### Problem requirements
In the email below, who wrote the earlier message that is quoted at its end?

Rules (was Re: Cummings)

From:

Alison Croggon <[log in to unmask]>

Reply-To:

Poetryetc provides a venue for a dialogue relating to poetry and poetics <[log in to unmask]>

Date:

Thu, 4 Aug 2005 08:54:12 +1000

Content-Type:

text/plain

Parts/Attachments:

Parts/Attachments

text/plain (53 lines)

No: I don't think human experience is about "rules", any more than I think
poetry is primarily about "rules". Yes, artistic works are selective; but
they can be broadening as much as narrowing.

I am hard put to see how metre does not embrace rhythm. What do you mean by
metre? Is free verse metred? Are prose poems metred? Or is this getting
into the territory of improper poems?


On 4/8/05 12:16 AM, "Marcus Bales" <[log in to unmask]> wrote:

> To me it appears that saying such things as "Whether any given reader
> accepts or enjoys those rules is entirely up for grabs" is a denial that
> there are any distinctions or discriminations to be made. I find it frankly
> unbelievable that you can say such a thing and still hold that there are
> any distinctions worth making. What distinction would you suggest is
> worth making if it is true that "whether any given reader accepts or
> enjoys those rules is entirely up for grabs"? That's the necessary
> abandonment of the audience to its own devices for the sake of the
> solipsism of the blurtist.

### Data lines
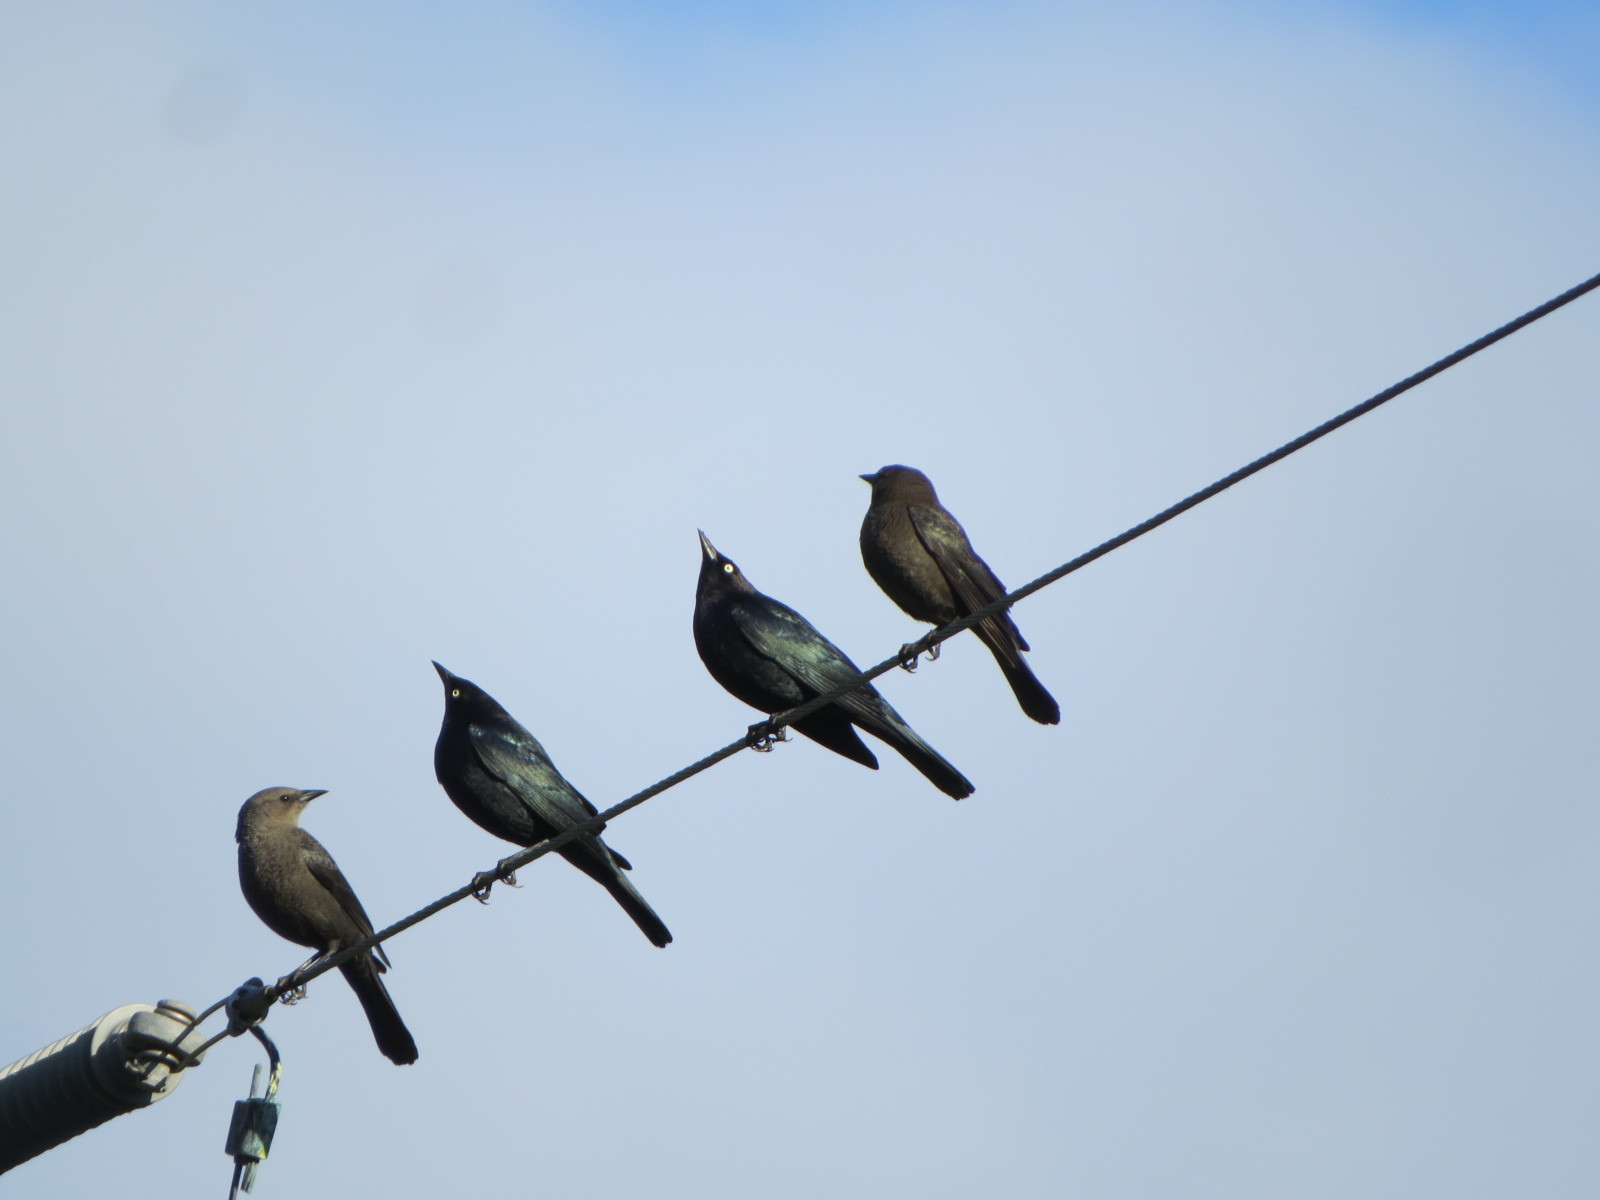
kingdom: Animalia
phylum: Chordata
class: Aves
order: Passeriformes
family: Icteridae
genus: Euphagus
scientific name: Euphagus cyanocephalus
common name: Brewer's blackbird
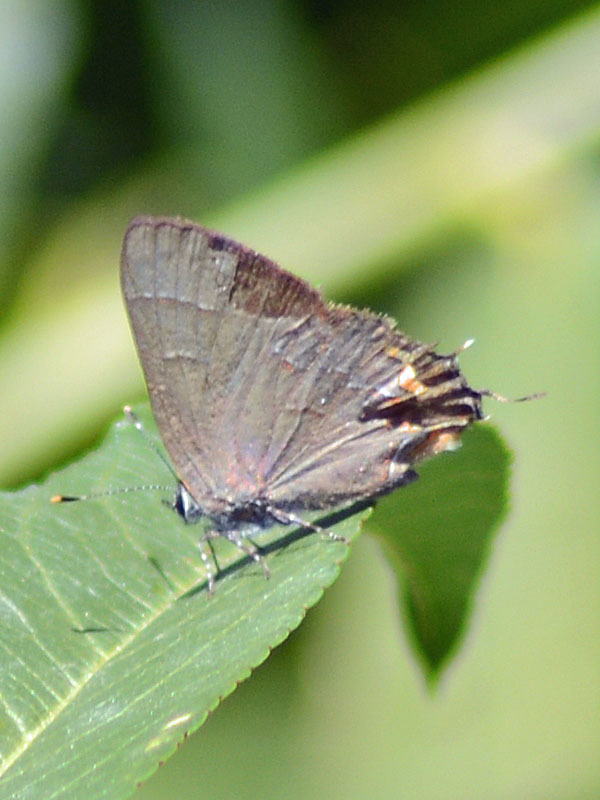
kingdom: Animalia
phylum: Arthropoda
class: Insecta
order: Lepidoptera
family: Lycaenidae
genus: Electrostrymon
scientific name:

### Right answer
Marcus Bales